Major ISPs Injecting Ads, Vulnerabilities Into Web
Rebecca Bug writes "Several Web sites (Wired, eWEEK, The Washington Post) are reporting on Dan Kaminsky's Toorcon discussion of a serious security risk introduced when major ISPs serve ads on error pages. Kaminsky found that the advertising servers are impersonating, via DNS, hostnames within trademarked domains. 'We have determined that these injected servers are, in fact, vulnerable to cross-site scripting attacks. Since these servers are being injected into your trademarked domains, their vulnerability can be used to attack your users and your sites,' Kaminsky said, identifying EarthLink, Verizon and Qwest among the ISPs."
Well, I'd say it's domains you can lay claim to by trademark, there's been cases where domain squatters have been forced to turn over domain names. That's generally been when the company has a unique name (i.e. not like apple) that the squatter is basicly just blocking. In any case, I guess the point was just "big, important sides are being faked".
Live today, because you never know what tomorrow brings
I can see doing this for nonexistant domains, but doing it for sub-domains is treading on very thin ice. When someone registers a domain they've been entitled to control over all the sub-domains and serving ads on their domain like this could very easily be argued as a major break of trademark law. It was a seriously braindead decision as suddenly it's no longer a victimless crime, and the victims may have the money to afford lawyers in this case.

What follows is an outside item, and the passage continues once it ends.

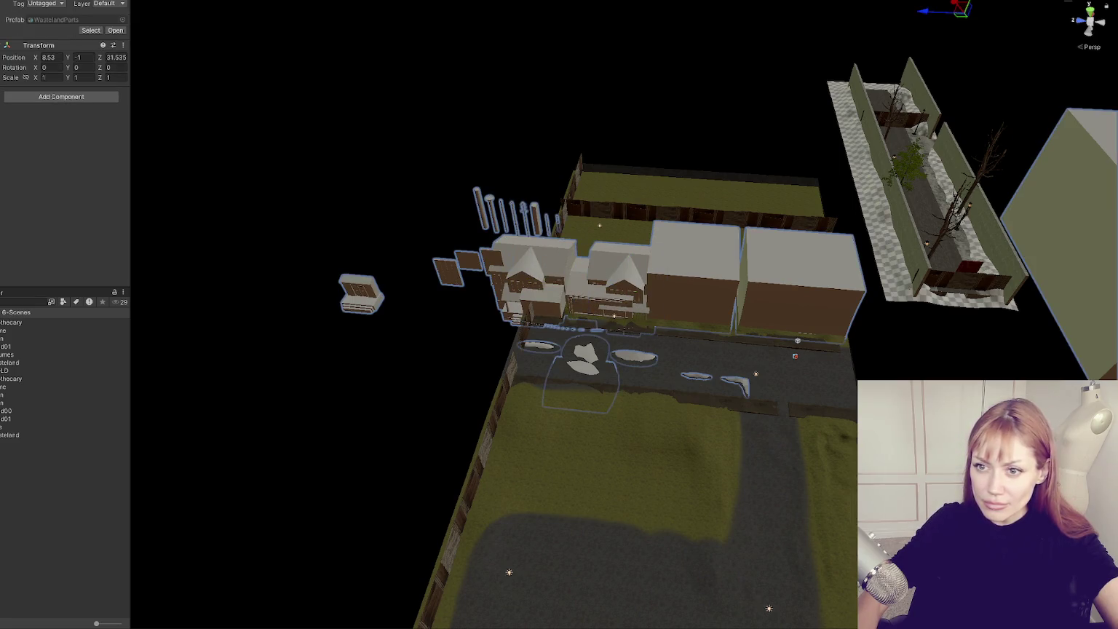
key(ctrl+z)
key(ctrl+y)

Couldn't a company "fix" this by setting up wild card dns so that any "mistyped" url will still get resolved by DNS, thus making this particular attack/injection by the ISPs impossible?
Also, the company could display ads, or some other thing on THEIR DOMAIN, instead of letting the ISPs do this?
Would this be horribly wrong if the companies themselves (ebay, paypal, etc) were displaying ad pages for subdomains?
Any site owners who don't want ads injected into their pages can place a copyright notice in small print at the bottom of each page, saying something like:
It would take just a few site owners to add these notices and get injunctions served against any ISPs indulging in page-tampering, for ISPs to give up on the whole deal.
-- In the beginning was the WORD, and the WORD was UNSIGNED, and the main(){} was without form and void...
The end result of this lameness is that we're all going to switch to SSL for everything. Unless the ISPs are ready to roll with IPv6, traffic hijacking is self defeating.
Even our error pages validate as xhtml strict when they leave our servers. Any ISP injecting ads is fucking with our reputation and distributing an unauthorized derivative work. Oh, and the ad revenue is ours too!
Hmmm. I've seen a lot of these troll redirects recently. Is there a way that Slash can display the domain that the link is redirecting to instead of the domain of the link itself? So far all of these links have the redirected domain somewhere in the URL, which is how I've been able to avoid them.